C.        Cross Sales Fee. If you are the originating franchisee of a Cross Sale, you must pay us the continuing license fee detailed above and pay the local franchisee a percentage of the Cross Sales you invoice for ads placed in the local franchisee's territory. The terms and the percentages of the payment to the local franchisee are further described in Appendix C.

D.        National Account Sales Fee. You will receive a percentage of the revenue generated by National Account Sales we place in your Designated Territory. If we permit you to handle a National Account Sale, you must pay a percentage of the revenue to us. The terms and conditions for revenue sharing for National Account Sales are detailed in Appendix C.

E.        Software Support Fee. In connection with the computer system we require you to use, as further described in Subparagraph 8.1, you must pay a monthly software support fee of $250.

Supplied entries

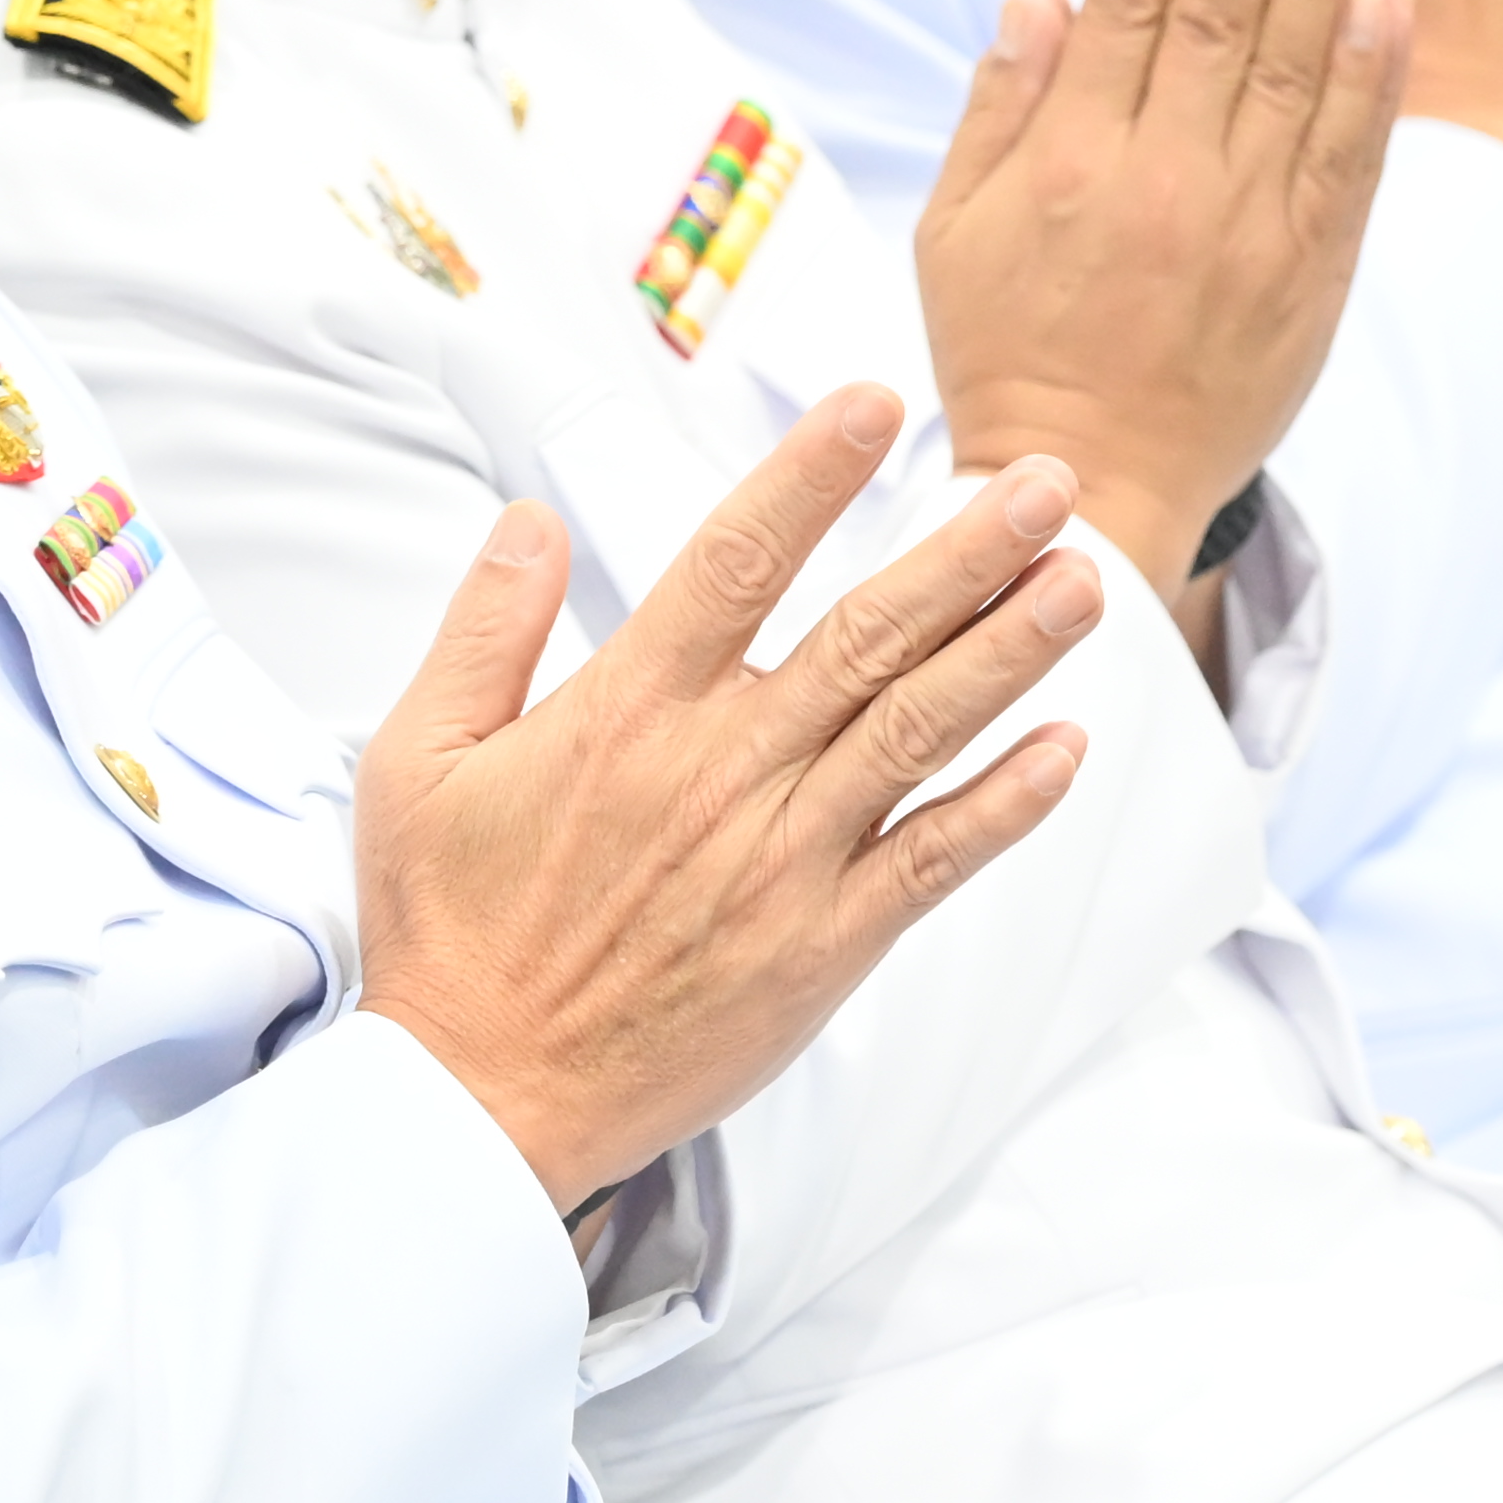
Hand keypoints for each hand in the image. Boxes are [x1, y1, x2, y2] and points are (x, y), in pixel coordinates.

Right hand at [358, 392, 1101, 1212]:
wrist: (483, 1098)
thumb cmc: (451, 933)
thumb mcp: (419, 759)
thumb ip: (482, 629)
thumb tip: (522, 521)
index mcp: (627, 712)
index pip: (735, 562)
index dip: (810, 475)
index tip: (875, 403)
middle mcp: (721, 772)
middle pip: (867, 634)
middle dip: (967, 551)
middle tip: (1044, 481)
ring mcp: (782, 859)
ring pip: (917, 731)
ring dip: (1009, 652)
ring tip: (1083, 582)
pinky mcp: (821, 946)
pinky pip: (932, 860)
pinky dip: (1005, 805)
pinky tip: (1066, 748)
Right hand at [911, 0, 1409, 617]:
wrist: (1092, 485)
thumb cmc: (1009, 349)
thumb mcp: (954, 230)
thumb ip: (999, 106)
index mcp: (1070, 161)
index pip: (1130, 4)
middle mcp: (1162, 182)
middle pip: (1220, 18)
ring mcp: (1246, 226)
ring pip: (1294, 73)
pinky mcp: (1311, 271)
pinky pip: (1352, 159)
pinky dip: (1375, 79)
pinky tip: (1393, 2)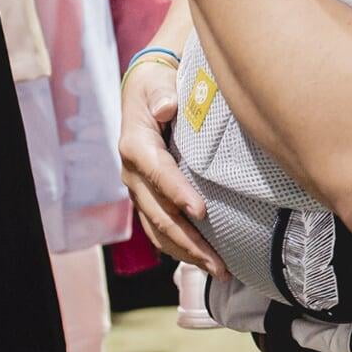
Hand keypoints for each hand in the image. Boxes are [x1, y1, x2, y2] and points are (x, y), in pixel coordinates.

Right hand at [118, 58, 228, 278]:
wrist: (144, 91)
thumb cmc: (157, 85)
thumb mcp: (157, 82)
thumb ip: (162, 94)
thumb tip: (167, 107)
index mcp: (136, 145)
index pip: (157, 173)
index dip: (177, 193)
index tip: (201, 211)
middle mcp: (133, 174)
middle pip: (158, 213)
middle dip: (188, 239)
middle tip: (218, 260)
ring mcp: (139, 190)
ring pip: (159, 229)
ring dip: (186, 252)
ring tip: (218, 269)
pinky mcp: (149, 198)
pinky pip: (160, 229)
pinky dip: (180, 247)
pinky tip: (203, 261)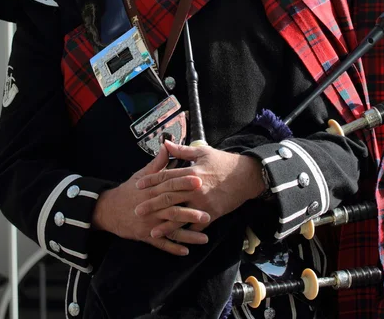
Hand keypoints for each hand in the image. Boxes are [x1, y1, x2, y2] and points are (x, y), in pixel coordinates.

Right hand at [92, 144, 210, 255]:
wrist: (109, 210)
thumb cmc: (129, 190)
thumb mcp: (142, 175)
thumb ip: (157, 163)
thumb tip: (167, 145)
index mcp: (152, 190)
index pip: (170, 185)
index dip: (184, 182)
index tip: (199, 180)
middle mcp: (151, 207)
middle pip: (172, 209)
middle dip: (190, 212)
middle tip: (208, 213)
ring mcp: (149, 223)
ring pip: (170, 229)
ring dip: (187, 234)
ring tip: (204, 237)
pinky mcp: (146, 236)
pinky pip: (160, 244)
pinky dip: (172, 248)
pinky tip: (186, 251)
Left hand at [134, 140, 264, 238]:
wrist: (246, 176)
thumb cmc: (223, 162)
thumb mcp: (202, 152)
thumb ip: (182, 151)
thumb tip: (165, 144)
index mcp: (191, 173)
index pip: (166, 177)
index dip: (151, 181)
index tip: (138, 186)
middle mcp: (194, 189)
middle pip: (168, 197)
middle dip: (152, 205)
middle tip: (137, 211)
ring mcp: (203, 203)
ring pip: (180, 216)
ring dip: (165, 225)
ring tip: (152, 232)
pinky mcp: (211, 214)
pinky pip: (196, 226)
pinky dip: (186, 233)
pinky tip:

Brief
Copy the franchise fee section word for word, between "D.        National" and "fee of $250.", inclusive.

The completed task
D.        National Account Sales Fee. You will receive a percentage of the revenue generated by National Account Sales we place in your Designated Territory. If we permit you to handle a National Account Sale, you must pay a percentage of the revenue to us. The terms and conditions for revenue sharing for National Account Sales are detailed in Appendix C.

E.        Software Support Fee. In connection with the computer system we require you to use, as further described in Subparagraph 8.1, you must pay a monthly software support fee of $250.